Intervention de Pierre Ouzoulias

Réunion du 11 décembre 2018 à 14h30
Port du voile intégral dans l'espace public — Adoption d'une proposition de résolution

Photo de Pierre OuzouliasPierre Ouzoulias :

Madame la présidente, monsieur le secrétaire d’État, mes chers collègues, la laïcité française, dans ses principes et ses modalités d’application, demeure une spécificité de notre République et ses conceptions originales doivent être collectivement défendues, sur notre sol et dans les instances internationales.

La Cour de justice de l’Union européenne et la Cour européenne des droits de l’homme du Conseil de l’Europe n’ont jamais, dans leurs nombreuses décisions, contesté les législations ou les décisions judiciaires fondées sur de tels préceptes.

En revanche, le Comité du Haut-Commissariat des Nations unies aux droits de l’homme a parfois manifesté de l’incompréhension ou de l’opposition à l’égard de la laïcité française. Cette proposition de résolution aurait pu être l’occasion de lui rappeler notre attachement collectif à cet élément fondamental de notre socle républicain, d’en défendre les principes et d’en promouvoir la valeur universaliste. Nous regrettons donc vivement que le mot « laïcité » n’y soit jamais cité, ni dans l’exposé des motifs ni dans le texte même.

À propos des constatations du Comité des droits de l’homme des Nations unies publiées le 22 octobre 2018, il convient, en préambule, de préciser qu’elles n’ont aucune conséquence juridique sur le droit français. En aucune façon, elles ne modifient l’ordonnancement juridique national ou n’atténuent la portée de la jurisprudence du Conseil constitutionnel. Les mesures proposées aux alinéas 14 et 15 de la présente proposition de résolution sont donc sans objet.

Néanmoins, je pense qu’il aurait été utile pour nos débats de reprendre ici certaines des observations présentées par la majorité des membres de ce comité. En effet, plusieurs d’entre eux partagent l’idée que le voile dissimulant totalement le visage, appelé niqab, est « discriminatoire ». Ils estiment que « le port du voile intégral est une pratique traditionnelle par laquelle les hommes ont asservi les femmes sous couvert de préserver leur “pudeur”, les empêchant ainsi d’occuper l’espace public au même titre que les hommes ». De même, le Comité, dans sa décision, reconnaît à l’État français le droit de « promouvoir la sociabilité et le respect mutuel entre les individus, dans toute leur diversité, sur son territoire, et conçoit que la dissimulation du visage puisse être perçue comme un obstacle potentiel à cette interaction ». In fine, ce qui est contesté par ce comité, c’est moins la mesure elle-même, l’interdiction du voile intégral, que la disproportion de la restriction de circulation, par rapport à un objectif qu’il estime mal défini par la loi.
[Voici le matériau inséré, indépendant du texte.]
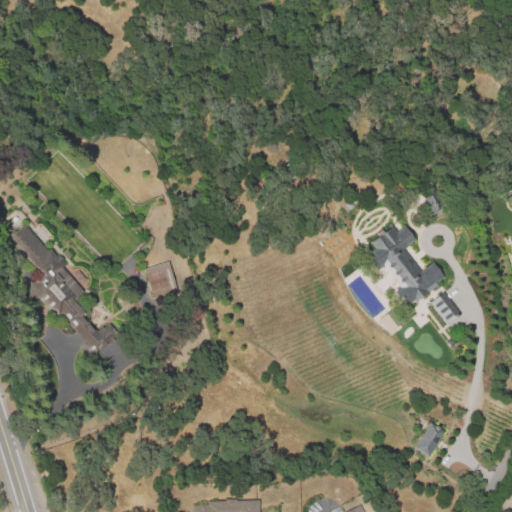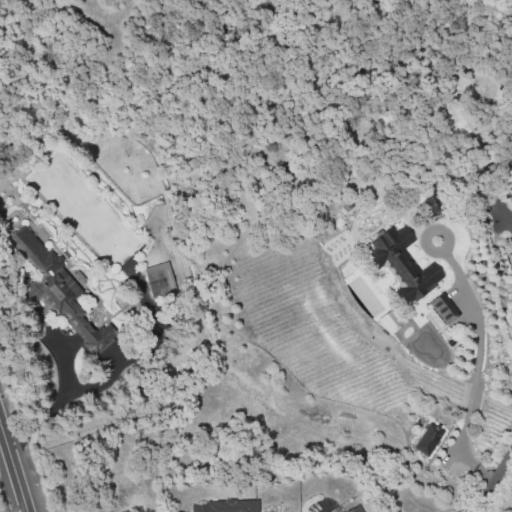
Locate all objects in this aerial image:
building: (432, 202)
building: (402, 264)
building: (403, 267)
building: (159, 279)
building: (159, 279)
building: (57, 286)
building: (68, 302)
building: (443, 308)
building: (443, 310)
building: (387, 320)
road: (479, 334)
road: (52, 407)
building: (427, 439)
building: (428, 441)
road: (12, 467)
road: (495, 480)
building: (226, 506)
road: (17, 507)
building: (228, 507)
building: (354, 509)
building: (355, 510)
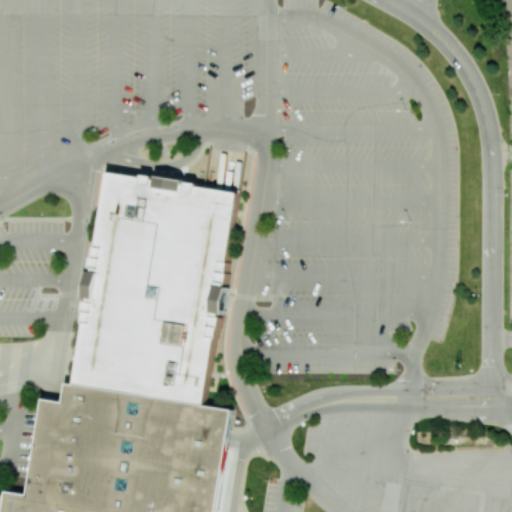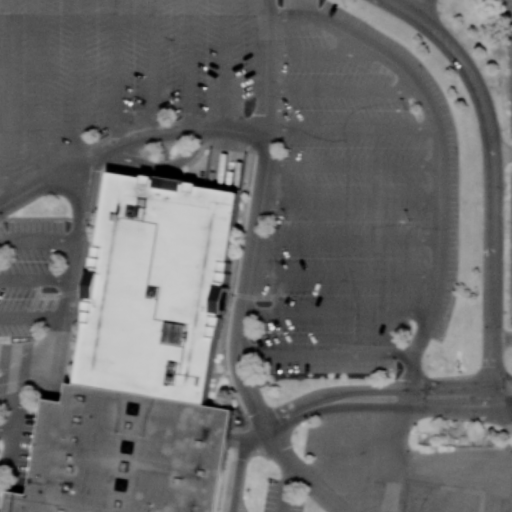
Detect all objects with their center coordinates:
road: (417, 7)
road: (267, 8)
road: (325, 55)
road: (225, 65)
road: (189, 66)
road: (152, 68)
parking lot: (117, 70)
road: (115, 73)
road: (267, 78)
road: (79, 81)
road: (42, 91)
road: (344, 92)
road: (5, 102)
road: (352, 129)
road: (181, 133)
road: (438, 133)
road: (222, 159)
road: (353, 166)
road: (166, 167)
road: (492, 171)
road: (48, 179)
road: (92, 186)
road: (67, 188)
parking lot: (355, 200)
road: (350, 203)
road: (347, 240)
road: (41, 241)
parking lot: (29, 272)
road: (343, 277)
road: (38, 279)
road: (246, 285)
building: (158, 288)
road: (335, 314)
road: (34, 318)
road: (68, 318)
road: (502, 343)
road: (326, 353)
road: (30, 357)
road: (4, 358)
road: (21, 367)
building: (139, 377)
road: (386, 389)
road: (502, 402)
road: (18, 405)
road: (388, 408)
parking lot: (3, 427)
road: (7, 429)
road: (256, 432)
road: (401, 433)
road: (237, 440)
road: (12, 450)
road: (324, 450)
building: (127, 455)
road: (436, 459)
road: (357, 460)
road: (494, 463)
road: (239, 466)
road: (4, 469)
road: (299, 472)
parking lot: (407, 472)
road: (432, 485)
road: (469, 485)
road: (286, 489)
road: (506, 492)
parking lot: (280, 497)
road: (1, 503)
road: (233, 503)
road: (238, 503)
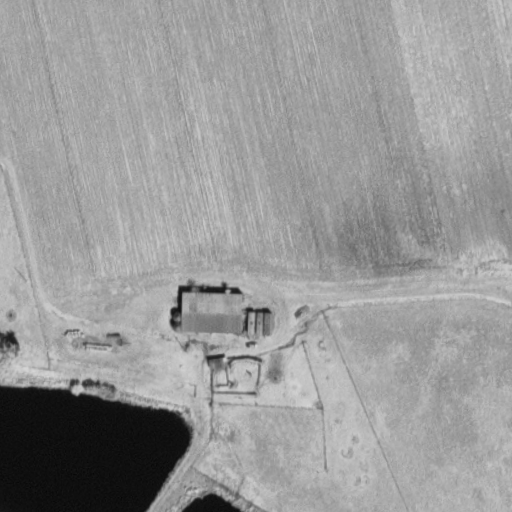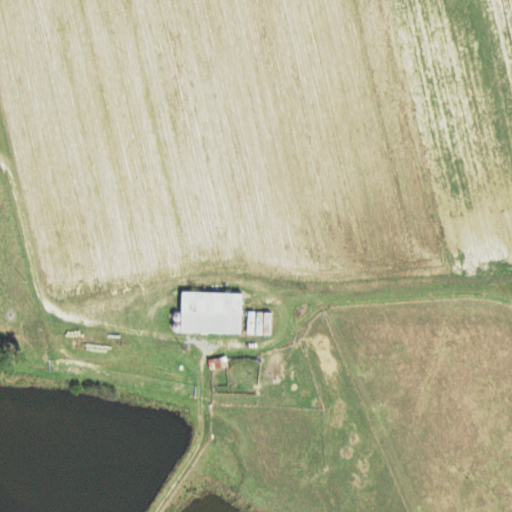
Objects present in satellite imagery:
road: (28, 261)
building: (208, 312)
building: (257, 322)
building: (215, 362)
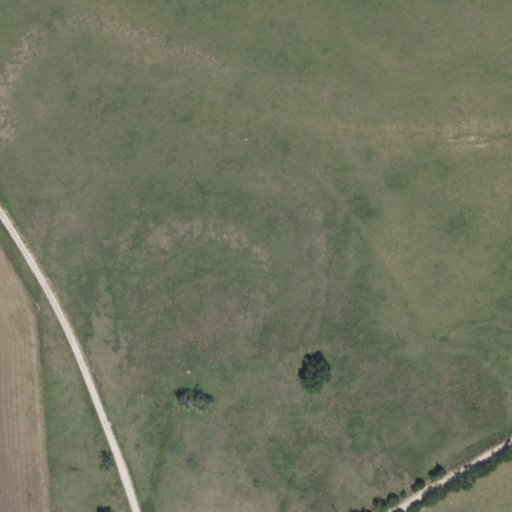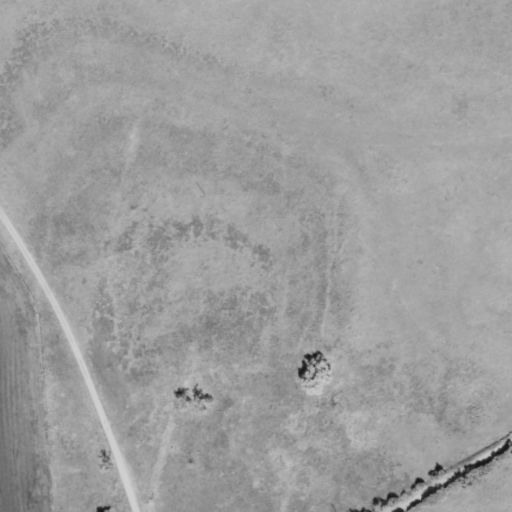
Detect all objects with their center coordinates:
road: (122, 459)
road: (499, 504)
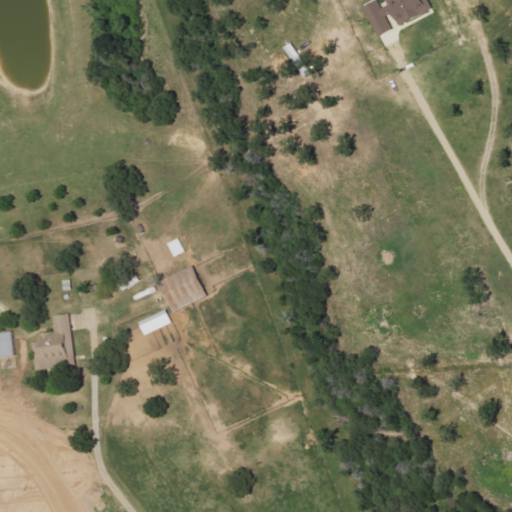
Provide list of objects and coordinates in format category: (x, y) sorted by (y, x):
building: (395, 16)
road: (447, 160)
building: (185, 288)
building: (157, 321)
building: (7, 343)
building: (56, 344)
road: (95, 415)
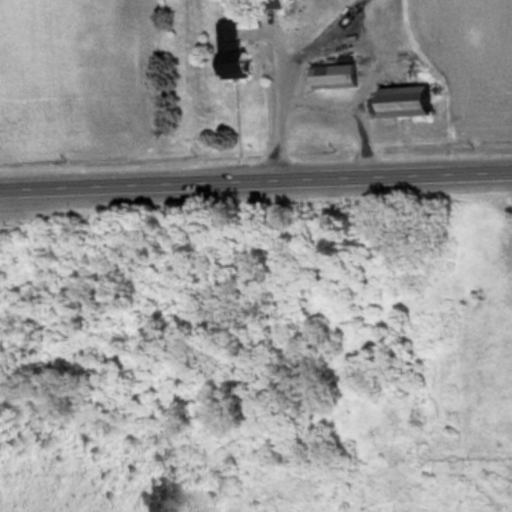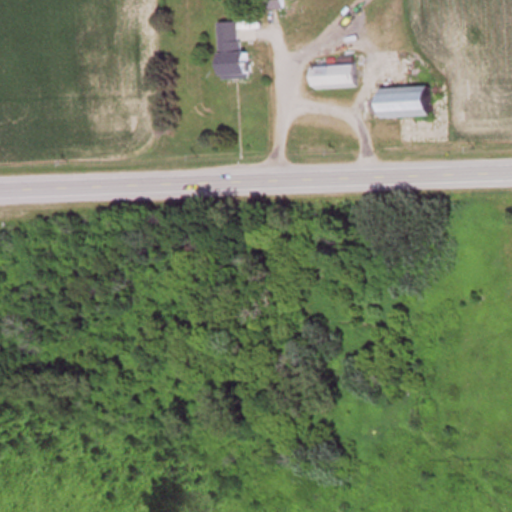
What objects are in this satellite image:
building: (277, 5)
building: (235, 55)
building: (336, 79)
building: (408, 105)
road: (256, 178)
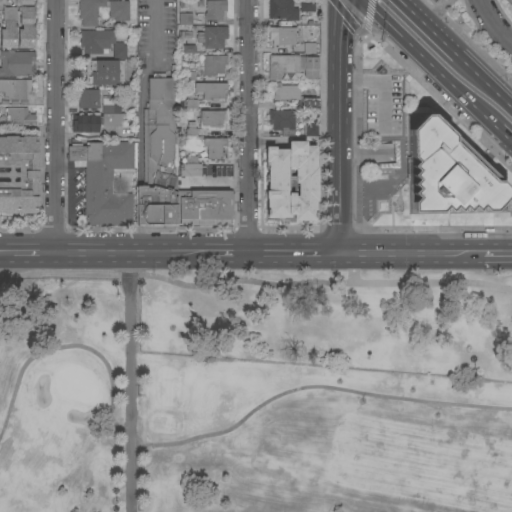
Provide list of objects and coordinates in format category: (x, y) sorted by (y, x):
building: (432, 1)
road: (367, 2)
building: (432, 2)
building: (181, 4)
building: (510, 4)
building: (509, 5)
building: (304, 6)
building: (289, 8)
building: (214, 9)
building: (117, 10)
building: (214, 10)
building: (281, 10)
building: (102, 11)
building: (88, 12)
building: (184, 19)
building: (185, 19)
road: (492, 24)
building: (8, 28)
building: (17, 28)
building: (25, 28)
road: (428, 29)
parking lot: (156, 33)
building: (280, 36)
building: (281, 36)
building: (212, 37)
building: (214, 37)
building: (95, 41)
building: (96, 41)
building: (187, 41)
building: (118, 50)
building: (119, 52)
building: (16, 63)
building: (17, 63)
building: (212, 65)
building: (213, 65)
building: (282, 66)
road: (432, 66)
building: (292, 67)
building: (309, 67)
building: (100, 72)
building: (104, 73)
building: (191, 76)
road: (485, 83)
building: (15, 89)
building: (16, 89)
road: (142, 89)
building: (211, 90)
building: (211, 90)
building: (283, 92)
building: (284, 92)
building: (87, 99)
building: (88, 99)
building: (187, 104)
building: (309, 104)
building: (108, 107)
building: (111, 113)
building: (18, 116)
building: (19, 116)
building: (210, 119)
building: (212, 119)
building: (113, 120)
building: (281, 120)
building: (282, 122)
building: (84, 123)
building: (84, 124)
building: (157, 124)
road: (340, 126)
road: (57, 127)
road: (248, 127)
building: (309, 129)
building: (160, 133)
road: (504, 136)
road: (394, 137)
building: (214, 148)
building: (215, 148)
building: (190, 168)
building: (189, 170)
building: (446, 172)
building: (446, 173)
building: (18, 174)
building: (18, 174)
building: (105, 180)
building: (104, 181)
building: (291, 182)
building: (291, 182)
building: (155, 206)
building: (204, 208)
building: (189, 210)
road: (412, 252)
road: (498, 252)
road: (301, 253)
road: (7, 254)
road: (36, 254)
road: (133, 254)
road: (229, 254)
road: (255, 254)
road: (318, 284)
road: (129, 383)
park: (256, 391)
park: (256, 391)
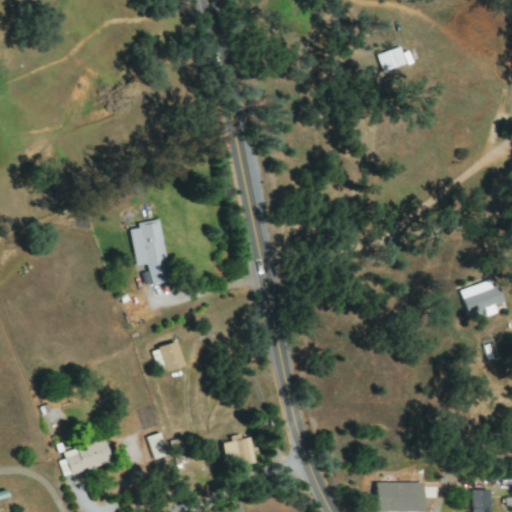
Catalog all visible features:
building: (387, 59)
road: (396, 225)
building: (146, 252)
road: (260, 259)
road: (210, 289)
building: (478, 299)
building: (167, 356)
building: (153, 446)
building: (175, 451)
building: (234, 452)
building: (83, 457)
road: (37, 479)
road: (243, 483)
building: (395, 497)
road: (236, 500)
building: (476, 501)
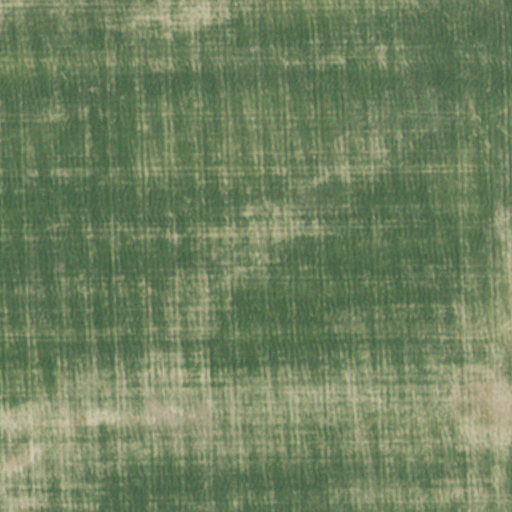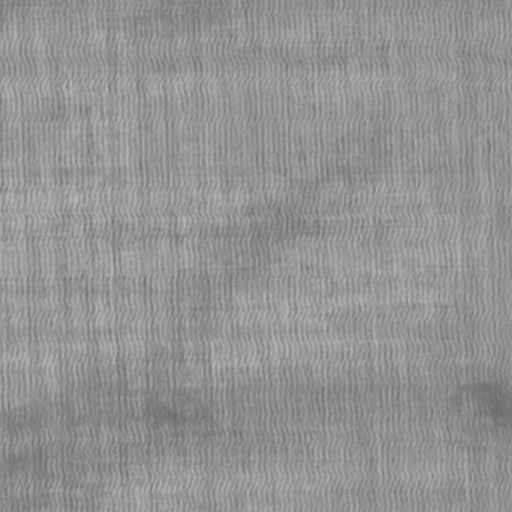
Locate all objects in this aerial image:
crop: (255, 256)
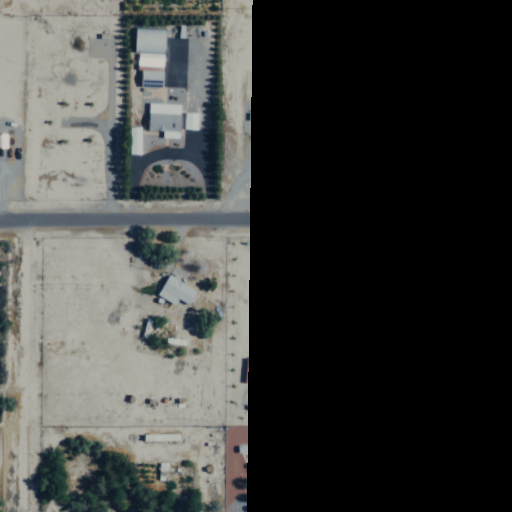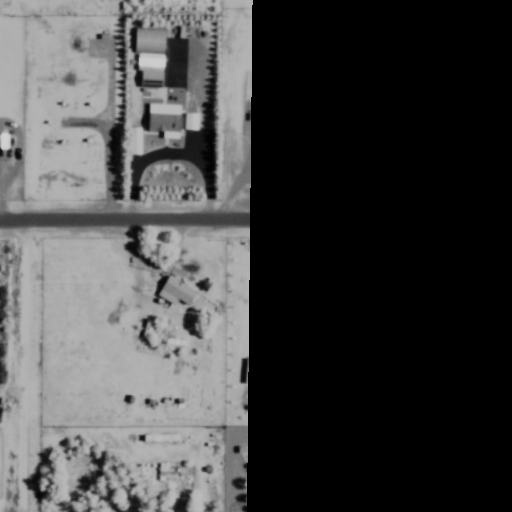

Sur ce dernier point, la loi du 11 octobre 2010 interdisant la dissimulation du visage dans l’espace public aurait pu, il est vrai, être plus explicite. Son premier article dispose : « Nul ne peut, dans l’espace public, porter une tenue destinée à dissimuler son visage ». En revanche, l’exposé des motifs est beaucoup plus précis puisqu’il considère, avec justesse, que « la dissimulation du visage dans l’espace public est porteuse d’une violence symbolique et déshumanisante, qui heurte le corps social » et que le voile revient « à nier l’appartenance à la société des personnes » qui le portent.

Fondamentalement, l’objet même de la loi est non pas la nature du bout de tissu porté par un individu, mais la position politique qui dénie à une femme ses droits de citoyenne, conformément à des traditions religieuses qui s’imposeraient à l’ordre républicain. Il s’agit non pas de réglementer la dissimulation du visage, qui pourrait concerner, de la même façon, la femme intégralement voilée et l’individu qui souhaiterait cacher son identité aux forces de sécurité, mais de réaffirmer, dans l’exercice de la citoyenneté à laquelle nul ne peut renoncer, la primauté des lois de la République sur les croyances ou les systèmes de pensée qui lui sont extérieurs. Là est bien l’essence de la laïcité.

À ce propos, j’aimerais rendre hommage au courage de M. Yadh Ben Achour, juriste tunisien et membre du Comité aux droits de l’homme, qui a souhaité exprimer avec force son opposition à la décision de cette instance.